Enjoy! Comments and questions welcome!

Your Friend,
BettaFriend


----------



## funlad3 (Oct 9, 2010)

Your SW need more water (Way too low!) and a light so that it doesn't look yellow. Iy looks pretty haphazard in there. With a light, coraline algae will start to grow and it'll look like a living piece of art!


----------



## BettaFriend (Oct 14, 2010)

funlad3 said:


> Your SW need more water (Way too low!) and a light so that it doesn't look yellow. Iy looks pretty haphazard in there. With a light, coraline algae will start to grow and it'll look like a living piece of art!


My saltwater tank _has_ more water, it _doesn't_ look yellow (crystal clear, actually), it _has_ coraline algae, and it _it_ a living piece of art!

That is a really old pic that I kinda hate. It is my only full tank shot. The LS is kinda stired up and I took this pic waiting for it to settle.

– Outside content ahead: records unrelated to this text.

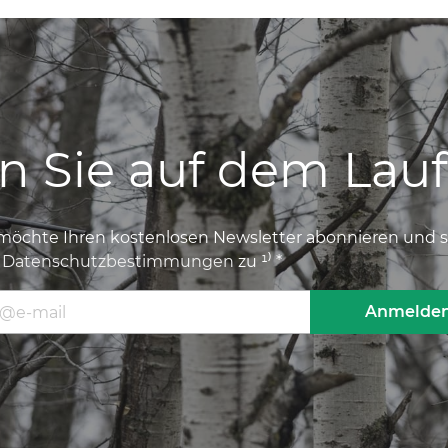
en Sie auf dem Lau
 möchte Ihren kostenlosen Newsletter abonnieren und
n
Datenschutzbestimmungen
zu ¹⁾ *
Adresse
Anmelde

Thanks for the suggestions, though!;-)


----------



## funlad3 (Oct 9, 2010)

Then get a light, add more coral, and take a new picture!!!


----------



## BettaFriend (Oct 14, 2010)

That sounds like a good idea. Easier said than done, though. I still have to invest in a $49-60 bulb, though. I still don't have the money (too many other projects lol). Perhaps I will consider it for my birthday in the summer, although I was thinking of an electric violin instead of fish stuff lol.

If I take too much longer I might "accidently" end up with a chocolate starfish that I wont be able to give away (and we all know how reef-safe choc-stars are). lol.

I think I will just forget about the fancy goldfish tank for know, finish my current eco-system (lol), and start working on that bulb. I hope Foster's & Smith wont charge extra for shipping for the bulb, and more yet, I hope my used, untested fixture still works.

Anyway, I might be a reefer before the falls over yet (I mean, a more advanced reefer lol)!


----------



## konstargirl (Dec 2, 2009)

The tanks look nice and the animals are cute too.


----------



## BettaFriend (Oct 14, 2010)

Thank you!


----------